The next case, he said, he found himself in the same moment, and held the tissue differently. “I look down at my display, and there’s a force gauge. As the gauge approaches the level where I know I tore it last time, I stop myself, readjust, grab differently, and I don’t tear the gallbladder.” He called the shift not incremental but “transformative, groundbreaking, paradigm-shifting.” And he is more than 1,000 robotic procedures in.

Replacing surgical “gut feel” with quantifiable data

The gallbladder case is one data point in a broader shift. For decades, surgical feedback has run to a degree on instinct, sometimes being “more of an art” than a science, as Stoddard puts it. “Having a safe benchmark to hang onto as surgeons is so different from what we did before,” he said. “It was so much more of a felt sense. An ‘Oh, this feels right’ instinct.” He is blunt about the dangers of overreliance on a kinesthetic sense. “That’s how you have one good day and one bad day. You want all good days.”

The shift is still early, and force measurement is one of its clearest test cases. In emergency procedures involving fragile, dilated bowel, cases many surgeons avoid doing minimally invasively, Stoddard has started building his own thresholds. “A great example: small bowel obstructions. When you have hugely dilated loops of bowel that are very fragile, surgeons are terrified to operate minimally invasively. From a laparoscopic standpoint, you’re afraid laparoscopic instruments will tear that bowel… Anecdotally, I’ve realized I want to keep the force below about four to five Newtons,” he said. “I can see that because it’s just past halfway on the force gauge. I can feel the feedback in my hands and stop pulling and readjust my grip.” But he is careful not to oversell the number. “Is that four-to-five Newton threshold a proven number? No. We need a lot more volume for that.” Jarc drew the same boundary around the broader effort to link instrument forces to patient outcomes.
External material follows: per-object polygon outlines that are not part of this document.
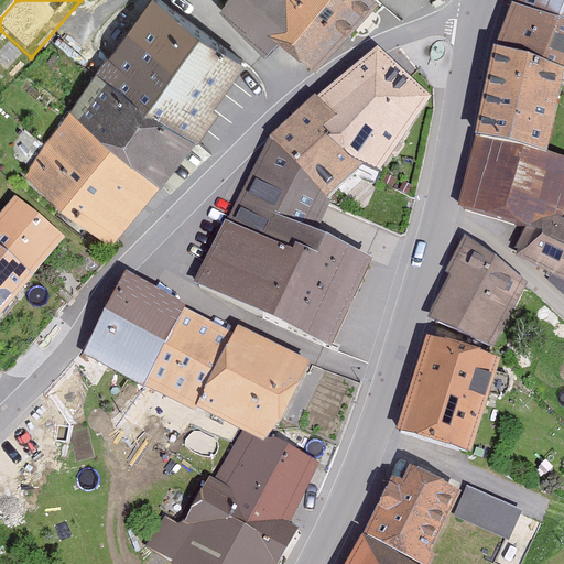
[(152,0),(95,76),(198,145),(246,68),(152,0)]
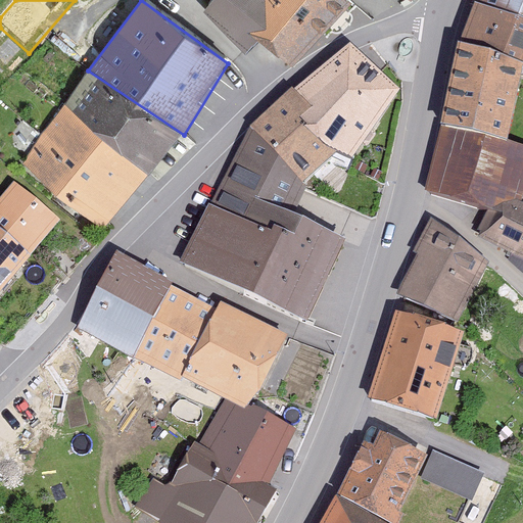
[(258,43),(292,68),(352,5),(345,0),(212,0),(204,12),(245,55),(258,43)]
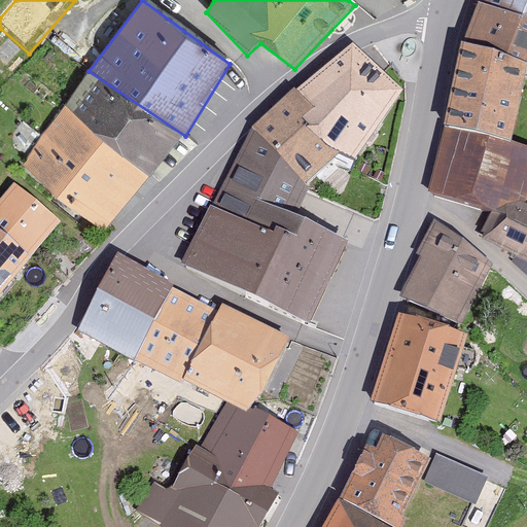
[(526,0),(475,0),(475,3),(526,20),(526,0)]
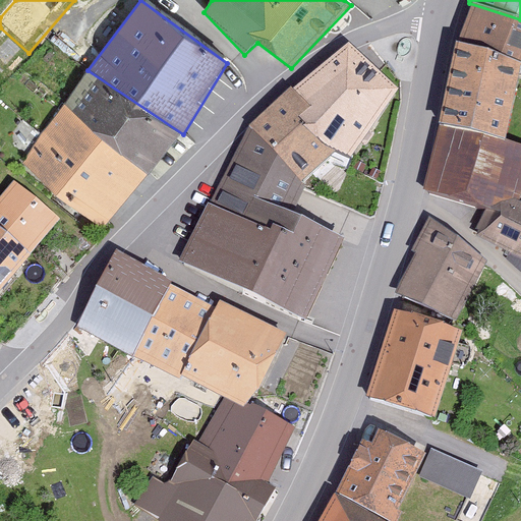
[(520,19),(469,3),(457,41),(520,63),(520,19)]
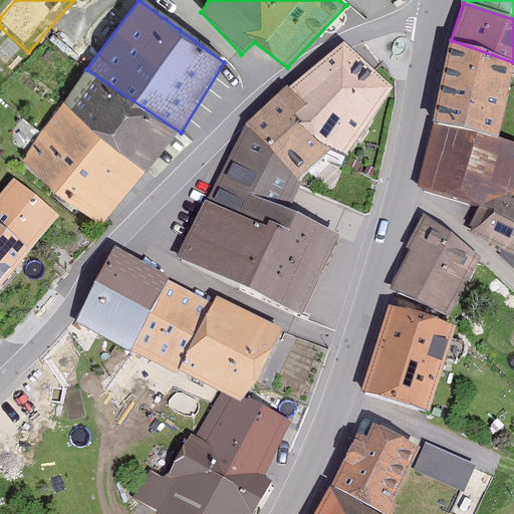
[(513,65),(513,62),(451,40),(433,122),(499,138),(513,65)]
Still, both Jarc and Stoddard see more potential to continue redefining surgery. “Right now, if any of us in this room had a surgical disease, your ability to get through that disease and live the best possible life is exceptionally variable,” Stoddard said at GTC. “It depends on the disease itself, but it also depends on where you happen to be, what hospital you’re going into, the skill set of the surgical team, and the resources they have available. Sometimes that matters more than the disease process itself.” The global numbers bear that out: a multinational study in the British Journal of Surgery found that postoperative mortality is roughly three times higher in low-income countries than in high-income ones, even after adjusting for patient risk. Life expectancy between the two groups differs by roughly 15 years.

Closing that gap, Stoddard said, is the ultimate promise of pulling surgical data out of the dark. It is about allowing surgeons across the globe “to provide, in a more consistent way, every time we put knife to skin, the very best version of ourselves.”

Achieving that consistency, however, will require a continued evolution of surgical workflows. Stoddard warned against taking these new capabilities and simply applying them to the mindset of traditional laparoscopic surgery. Instead, the influx of data is prompting surgeons to rethink procedures that have long been done in much the same way.

More than a decade ago, Dr. Richard Satava, a former DARPA program manager whose program funded the telepresence surgery work at SRI International that laid the groundwork for the original da Vinci system, opined at FutureMed in 2012 that 95% of the early surgical robot’s potential was being squandered because the data it generated was simply thrown away. Satava, himself a flight surgeon and Army astronaut candidate, saw the robot as an information system.

Now the dream of data feeding back across the entire healthcare enterprise the way a fighter pilot’s avionics feed a post-mission debrief has come to fruition. “Patients put their lives in our hands,” Stoddard said. “We’re not only going to squeeze every drop out of that tool, but we are going to fly that plane till we break the damn wings off. We want to know every left and right boundary, and we are just going to go at it as surgeons, because we want every drop that we can get out of this technology for our patients.”